The birth of the modern Commonwealth, as we recognise it today, really began with the independence of India and Pakistan from Britain in 1947. In 1949, India’s desire to become a republic and to cut constitutional ties with the British monarchy while remaining within the Commonwealth, forced leaders to rethink the principles of Commonwealth membership. The London Declaration of the same year dropped the word ‘British’ from the association’s title.
Removing the requirement that member countries have the British Monarch as their Head of State, the same Declaration recognised King George VI as the “symbol of their free association and as such Head of the Commonwealth”. India was thus welcomed as the first republican member in a modern, and voluntary, association. So exceptional was the spirit of accommodation on all sides in reaching this agreement that the Indian Prime Minister, Jawarhalal Nehru, was moved to say at the time that the Commonwealth could bring “a touch of healing” to the management of contemporary world problems.
Committed to racial equality and national sovereignty, the Commonwealth became the natural association of choice for many new nations emerging out of decolonisation in the 1950s and 1960s. Ghana achieved independence in 1957 and became the first majority-ruled African member. Jamaica was the first to claim independence in the Caribbean in 1962; and, in the same year, Samoa became the first among countries in the Pacific (excluding Australia and New Zealand). From this point on, the Commonwealth expanded rapidly.
Important Milestones in History
In 1965, an important milestone was reached when Commonwealth leaders established the Commonwealth Secretariat at Marlborough House in London. This was to be the association’s own independent civil service, headed by a Commonwealth Secretary-General. The Secretary-General is now elected by Heads for no more than two four-year terms in office. Mr Kamalesh Sharma, an Indian diplomat, took up office as the most recent Commonwealth Secretary-General in April 2008.
He is the fifth, and follows the Canadian Arnold Smith (1965 – 1975), Sir Shridath Ramphal, from Guyana (1975 – 1990), Chief Anyaoku, from Nigeria (1990 – 2000) and New Zealander, Don McKinnon (2000 – 2008). Previously, the Commonwealth had been administered through the government of the UK, but this move made the Secretariat answerable to all member governments. It carries out consultations on their behalf, helps them with policy-making, the spread of information and the delivery of agreed Commonwealth initiatives.

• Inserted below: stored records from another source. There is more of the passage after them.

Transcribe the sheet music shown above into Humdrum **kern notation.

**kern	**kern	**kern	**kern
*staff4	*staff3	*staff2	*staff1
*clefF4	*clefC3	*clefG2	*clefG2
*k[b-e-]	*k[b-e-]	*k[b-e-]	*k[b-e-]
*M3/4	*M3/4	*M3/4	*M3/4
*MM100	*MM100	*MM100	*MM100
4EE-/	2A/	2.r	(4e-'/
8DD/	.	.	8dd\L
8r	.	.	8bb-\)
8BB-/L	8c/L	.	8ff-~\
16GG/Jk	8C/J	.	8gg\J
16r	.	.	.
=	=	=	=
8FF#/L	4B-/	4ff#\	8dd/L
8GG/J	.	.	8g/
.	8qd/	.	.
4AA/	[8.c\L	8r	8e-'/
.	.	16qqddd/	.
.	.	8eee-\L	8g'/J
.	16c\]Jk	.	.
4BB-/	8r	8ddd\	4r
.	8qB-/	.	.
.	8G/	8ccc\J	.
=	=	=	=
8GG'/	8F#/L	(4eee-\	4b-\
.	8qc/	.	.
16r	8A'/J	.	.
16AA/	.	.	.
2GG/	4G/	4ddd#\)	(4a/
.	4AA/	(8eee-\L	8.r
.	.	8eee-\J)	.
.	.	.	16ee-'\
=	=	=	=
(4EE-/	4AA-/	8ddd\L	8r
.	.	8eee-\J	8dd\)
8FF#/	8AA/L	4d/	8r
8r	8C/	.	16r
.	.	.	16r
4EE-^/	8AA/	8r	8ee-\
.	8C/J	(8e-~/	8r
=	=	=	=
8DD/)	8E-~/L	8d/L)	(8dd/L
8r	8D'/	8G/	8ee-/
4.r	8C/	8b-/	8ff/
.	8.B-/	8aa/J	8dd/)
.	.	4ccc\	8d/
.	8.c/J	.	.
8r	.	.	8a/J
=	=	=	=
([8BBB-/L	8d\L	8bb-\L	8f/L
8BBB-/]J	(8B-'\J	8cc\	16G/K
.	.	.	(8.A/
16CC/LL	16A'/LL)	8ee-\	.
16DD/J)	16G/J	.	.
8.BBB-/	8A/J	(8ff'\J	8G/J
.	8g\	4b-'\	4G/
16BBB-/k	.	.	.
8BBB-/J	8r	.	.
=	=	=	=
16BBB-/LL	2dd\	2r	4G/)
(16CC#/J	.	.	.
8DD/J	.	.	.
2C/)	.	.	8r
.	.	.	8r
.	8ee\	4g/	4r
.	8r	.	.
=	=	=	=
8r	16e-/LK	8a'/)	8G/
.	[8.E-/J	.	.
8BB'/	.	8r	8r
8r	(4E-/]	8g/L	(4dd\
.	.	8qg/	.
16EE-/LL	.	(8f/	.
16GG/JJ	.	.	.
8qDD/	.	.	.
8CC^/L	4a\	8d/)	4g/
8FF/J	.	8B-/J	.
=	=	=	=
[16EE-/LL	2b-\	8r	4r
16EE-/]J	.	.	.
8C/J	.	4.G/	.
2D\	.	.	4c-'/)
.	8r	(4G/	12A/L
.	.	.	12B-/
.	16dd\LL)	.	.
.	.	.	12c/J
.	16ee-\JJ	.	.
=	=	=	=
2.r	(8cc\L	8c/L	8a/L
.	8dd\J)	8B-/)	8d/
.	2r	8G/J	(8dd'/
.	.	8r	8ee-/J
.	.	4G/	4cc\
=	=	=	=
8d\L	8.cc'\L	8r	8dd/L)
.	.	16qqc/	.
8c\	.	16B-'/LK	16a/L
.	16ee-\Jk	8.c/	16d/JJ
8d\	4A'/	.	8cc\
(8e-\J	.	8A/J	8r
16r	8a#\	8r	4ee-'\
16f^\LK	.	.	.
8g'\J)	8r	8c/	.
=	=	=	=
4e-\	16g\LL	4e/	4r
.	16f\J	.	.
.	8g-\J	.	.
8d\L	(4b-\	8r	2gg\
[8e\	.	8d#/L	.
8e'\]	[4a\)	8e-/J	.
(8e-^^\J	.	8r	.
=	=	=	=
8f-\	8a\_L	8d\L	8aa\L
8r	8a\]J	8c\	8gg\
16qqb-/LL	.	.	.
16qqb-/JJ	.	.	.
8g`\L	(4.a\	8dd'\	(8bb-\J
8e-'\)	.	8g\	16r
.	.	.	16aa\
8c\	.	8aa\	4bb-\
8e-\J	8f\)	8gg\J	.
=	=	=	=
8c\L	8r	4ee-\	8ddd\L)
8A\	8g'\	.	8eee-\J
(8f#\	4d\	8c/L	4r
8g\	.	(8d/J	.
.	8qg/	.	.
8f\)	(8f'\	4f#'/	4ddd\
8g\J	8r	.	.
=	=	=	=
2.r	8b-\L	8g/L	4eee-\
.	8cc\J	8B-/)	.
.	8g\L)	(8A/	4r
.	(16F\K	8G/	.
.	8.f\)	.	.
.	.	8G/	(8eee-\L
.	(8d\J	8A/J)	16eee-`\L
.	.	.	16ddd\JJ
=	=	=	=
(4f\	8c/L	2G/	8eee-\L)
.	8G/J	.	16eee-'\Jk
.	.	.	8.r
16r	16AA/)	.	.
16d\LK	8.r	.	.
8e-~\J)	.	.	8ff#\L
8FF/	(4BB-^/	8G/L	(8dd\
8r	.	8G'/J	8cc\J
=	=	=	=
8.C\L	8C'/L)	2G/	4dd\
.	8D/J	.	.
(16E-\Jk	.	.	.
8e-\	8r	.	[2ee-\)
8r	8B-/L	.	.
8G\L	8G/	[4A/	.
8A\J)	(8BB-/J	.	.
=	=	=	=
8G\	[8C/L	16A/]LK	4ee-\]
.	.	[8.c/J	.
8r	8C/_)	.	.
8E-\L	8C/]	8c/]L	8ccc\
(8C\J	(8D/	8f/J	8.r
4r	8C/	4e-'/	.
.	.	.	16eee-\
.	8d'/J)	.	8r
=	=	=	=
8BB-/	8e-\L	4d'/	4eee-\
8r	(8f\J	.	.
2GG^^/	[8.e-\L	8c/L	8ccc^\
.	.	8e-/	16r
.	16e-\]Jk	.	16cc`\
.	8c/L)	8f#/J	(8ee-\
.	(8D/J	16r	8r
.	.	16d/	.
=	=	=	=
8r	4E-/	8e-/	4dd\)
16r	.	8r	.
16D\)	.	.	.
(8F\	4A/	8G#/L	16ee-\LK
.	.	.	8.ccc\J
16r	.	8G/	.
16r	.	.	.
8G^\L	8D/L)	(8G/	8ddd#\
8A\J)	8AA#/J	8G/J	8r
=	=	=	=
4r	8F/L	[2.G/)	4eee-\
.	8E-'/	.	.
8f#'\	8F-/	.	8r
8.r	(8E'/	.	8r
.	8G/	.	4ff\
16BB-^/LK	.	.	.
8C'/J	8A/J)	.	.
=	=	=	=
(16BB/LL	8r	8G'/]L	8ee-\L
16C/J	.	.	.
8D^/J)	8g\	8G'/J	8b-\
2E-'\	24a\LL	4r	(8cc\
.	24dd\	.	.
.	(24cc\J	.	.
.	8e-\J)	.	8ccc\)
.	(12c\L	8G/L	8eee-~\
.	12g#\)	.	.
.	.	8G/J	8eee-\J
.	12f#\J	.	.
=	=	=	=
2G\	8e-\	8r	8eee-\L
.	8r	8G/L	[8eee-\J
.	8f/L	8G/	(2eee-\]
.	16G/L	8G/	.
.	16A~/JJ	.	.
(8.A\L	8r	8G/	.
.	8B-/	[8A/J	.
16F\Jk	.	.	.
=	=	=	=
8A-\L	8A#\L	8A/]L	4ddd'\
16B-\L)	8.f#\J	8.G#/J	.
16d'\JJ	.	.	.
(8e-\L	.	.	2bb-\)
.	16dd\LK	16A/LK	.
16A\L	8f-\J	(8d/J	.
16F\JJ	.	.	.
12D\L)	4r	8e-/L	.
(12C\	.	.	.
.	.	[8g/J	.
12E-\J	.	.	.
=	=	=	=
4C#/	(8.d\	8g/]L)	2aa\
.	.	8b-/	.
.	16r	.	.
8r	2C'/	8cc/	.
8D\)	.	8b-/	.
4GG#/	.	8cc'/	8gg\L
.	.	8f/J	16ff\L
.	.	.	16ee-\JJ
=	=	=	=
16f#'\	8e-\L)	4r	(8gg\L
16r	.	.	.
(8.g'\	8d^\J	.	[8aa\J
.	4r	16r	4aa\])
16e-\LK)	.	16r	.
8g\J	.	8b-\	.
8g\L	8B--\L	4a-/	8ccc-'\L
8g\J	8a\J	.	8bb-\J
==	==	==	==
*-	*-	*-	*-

A year later, in 1966, the Commonwealth Foundation was launched to support the work of a growing number of Commonwealth professional associations and NGOs and to promote Commonwealth art and culture. Two further milestones occurred in 1971. First, leaders adopted the Singapore Declaration of Commonwealth Principles which gave the association a formal code of ethics and committed members to improving human rights and seeking racial and economic justice. The leaders declared their belief in peace, liberty, human dignity and democracy.
At the same time, they declared their abhorrence of racial prejudice, colonial domination and wide disparities of wealth. The Heads declared: “We believe that international co-operation is essential to remove the causes of war, promote tolerance, combat injustice and secure development. We are convinced that the Commonwealth is one of the most fruitful associations for these purposes…(and that it can) provide a constructive example of the multi-national approach which is vital…(and) based on consultation, discussion and co-operation.
Secondly, they established the Commonwealth Fund for Technical Cooperation. Based on the concept of mutualism, the Fund was among the first to advance the idea of technical cooperation among developing countries. In 1991, building on the principals adopted in Singapore, the Harare Declaration set the Commonwealth firmly on new course for a new century: that of promoting democracy and good governance, human rights and the rule of law, and sustainable economic and social development.
As part of the Harare priorities, the Commonwealth provides assistance to countries in transition to democracy by helping to draft legislation, review and amend electoral procedures and otherwise create the framework for democracy to take root. Between 1990 and mid-1996, the Commonwealth observed some 18 elections or referendums to further this work. At a 1995 summit in New Zealand, leaders adopted the Millbrook Commonwealth Action Programme to give practical expression to the Harare principles, particularly democracy, evelopment and consensus-building.
They agreed on practical steps to address serious and persistent violations of these principles and established a mechanism – a Ministerial Action Group of Foreign Ministers – to carry this forward. It was in this context that, in the face of human rights abuses by a military regime, they took the unprecedented step of suspending Nigeria’s membership.